À Mayotte, les populations les plus précaires sont les premières victimes. 

Plusieurs dizaines de milliers d’habitations ont été détruites : l’équivalent d’une ville comme Nancy, rayée de la carte. Dans ces logements, souvent construits en tôle, vivait une majorité de personnes sans papiers, plongées dans un quotidien marqué par une extrême précarité. À Kawéni, le plus grand bidonville de France, seuls 5000 des 20 000 habitants ont rejoint les abris de secours avant le passage du cyclone.

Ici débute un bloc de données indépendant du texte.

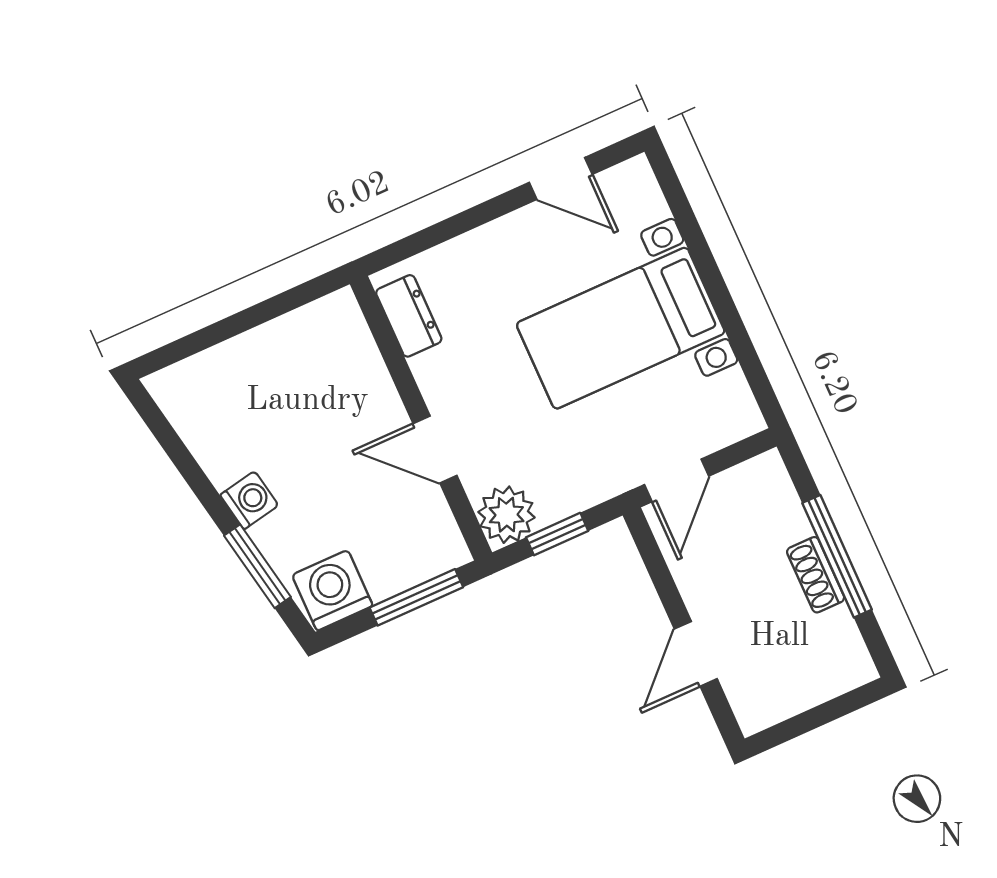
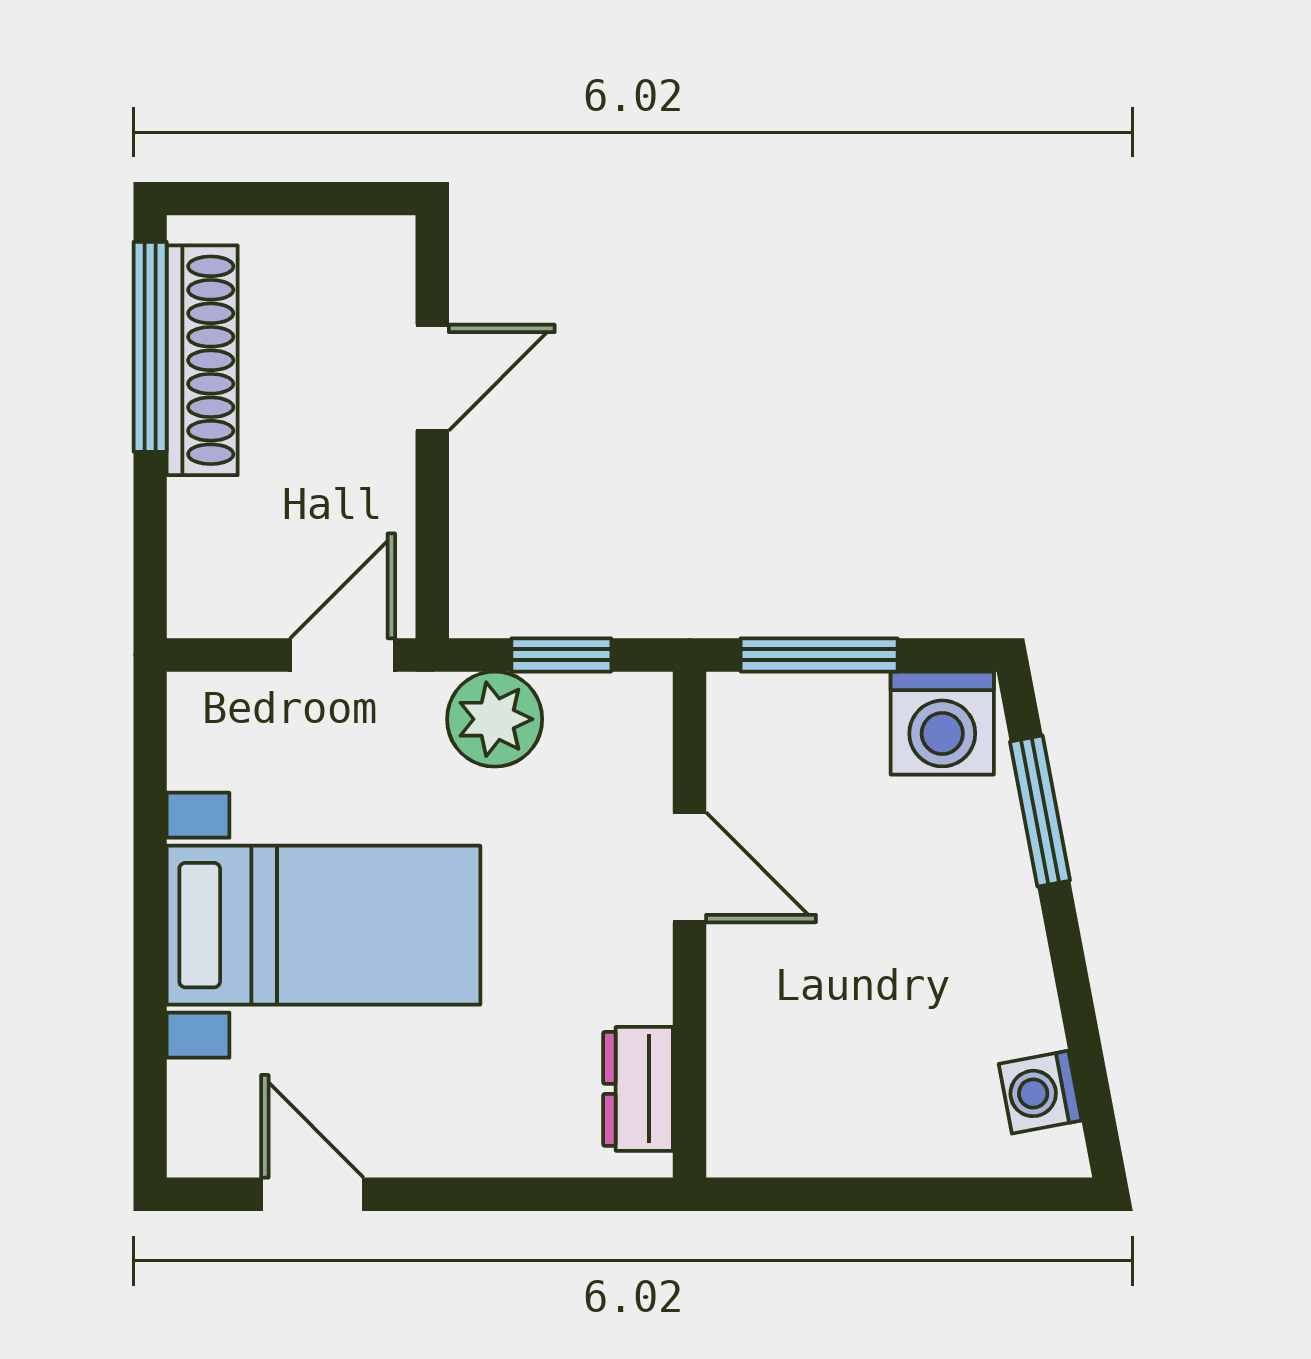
washing machine: (249, 500) -> (1040, 1092), moved
plant: (506, 515) -> (495, 719), moved
window: (837, 556) -> (150, 347), moved
shoe rack: (816, 575) -> (202, 360), width x1.94, depth x1.24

Dans les médias, plusieurs témoins sur place rapportent : « Elles ont eu peur de quitter leur banga et d’être attrapées pour être reconduites à la frontière après la tempête. » Parmi ces personnes, peu ont également prévenu les secours pour les mêmes raisons : la peur d’être contrôlées. Dans le contexte actuel, cette peur des autorités est tristement légitime.

Mayotte compte officiellement 320 000 habitants, mais des estimations parlent de 100 000 à 200 000 personnes en plus qui seraient invisibilisées car en situation irrégulière. Il s’agit du département français le plus pauvre et les personnes en situation irrégulière, essentiellement originaires des Comores, sont accusées par une partie de la population et des élus de déséquilibrer le peu d’infrastructures et de ressources de l’archipel, et de nourrir un taux de délinquance.

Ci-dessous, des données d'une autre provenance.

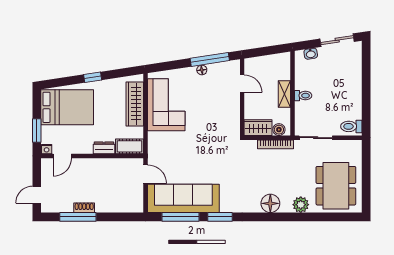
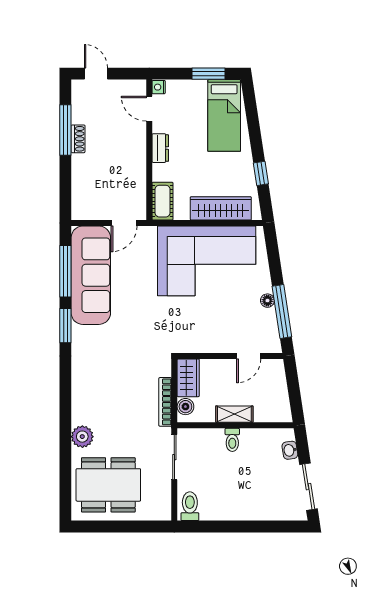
window: (93, 77) -> (261, 173), moved
corner sofa: (166, 105) -> (207, 261), width x1.36, depth x1.36
bed: (67, 107) -> (224, 115), width x0.67
window: (37, 130) -> (209, 74), moved
dresser: (104, 148) -> (160, 148), moved
floor lamp: (270, 203) -> (84, 395), removed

L’histoire complexe de l’ile et de tout l’archipel est à prendre en compte pour comprendre la situation actuelle et les effets de migration: entre colonisation, indépendance, séparation de familles, contrôles des entrées, etc.

Depuis avril 2023, l’opération policière Wuambushu vise à expulser les étrangers en situation irrégulière, à détruire les bidonvilles et à lutter contre la criminalité dans l’archipel. Alors à l’annonce du cyclone, « beaucoup pensaient que c’était un piège qu’on leur tendait (…) pour les ramasser et les conduire hors des frontières. (… Ces gens-là sont restés jusqu’à la dernière minute. Quand ils ont vu l’intensité du phénomène, ils ont commencé à paniquer, à chercher où se réfugier. Mais c’était déjà trop tard, les tôles commençaient à s’envoler. » (Ousseni Balahachi, infirmier à la retraite – source: AFP).

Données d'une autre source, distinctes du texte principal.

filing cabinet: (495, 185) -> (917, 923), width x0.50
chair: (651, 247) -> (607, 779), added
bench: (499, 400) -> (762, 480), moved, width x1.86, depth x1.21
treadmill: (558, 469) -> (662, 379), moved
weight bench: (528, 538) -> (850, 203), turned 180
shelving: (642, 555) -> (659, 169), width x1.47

Le dernier bilan provisoire fait état de 35 morts, mais les autorités redoutent des centaines, voire des milliers de victimes. Les secours sont engagés pour tenter de trouver des survivants dans les décombres des bidonvilles, mais la préfecture a déjà annoncé qu’un bilan final sera « très difficile », voir impossible à établir.

« Tous les bidonvilles sont couchés, ce qui laisse augurer un nombre considérable de victimes ».

Il est très probable que certaines ne soient jamais retrouvées ni identifiées. Le seul hôpital de l’île a lui-même subit des dégâts et la communication n’est pas rétablie sur l’ensemble de l’île. Les habitants se retrouvent à devoir se débrouiller, couper du monde, pas d’eau, pas d’électricité, pas d’internet.

Par peur des autorités, il n’y aura certainement pas de manifestation. Par peur des autorités, nous entendrons très peu la voix de ces victimes.

À cette détresse s’ajoutent les attaques du ministre de l’Intérieur qui, plutôt que de se concentrer sur l’urgence humanitaire, n’a pas hésité à orienter sa communication vers la stigmatisation des personnes étrangères, accusées selon lui d’être la cause de tous les maux.

Les politiques de tout bords s’en donnent à cœur joie. À l’image de la prise de parole de Charles de Courson (qui se déclare centriste), trois jours après le passage du cyclone : « Le grand problème de Mayotte, c’est une forme d’invasion de migrants« .

Alors même que les experts et scientifiques annonçaient ces phénomènes intensifiés de catastrophe naturelle liés au réchauffement climatique, rien n’a été fait pour protéger les populations et aujourd’hui le gouvernement préfère à nouveau retourner le discours en pointant du doigt l’immigration, plutôt que de prendre ses responsabilités.

Nul ne devrait avoir à risquer sa vie sous l’emprise de la peur.
Force et courage à tous les soutiens et habitants•es sur l’ile.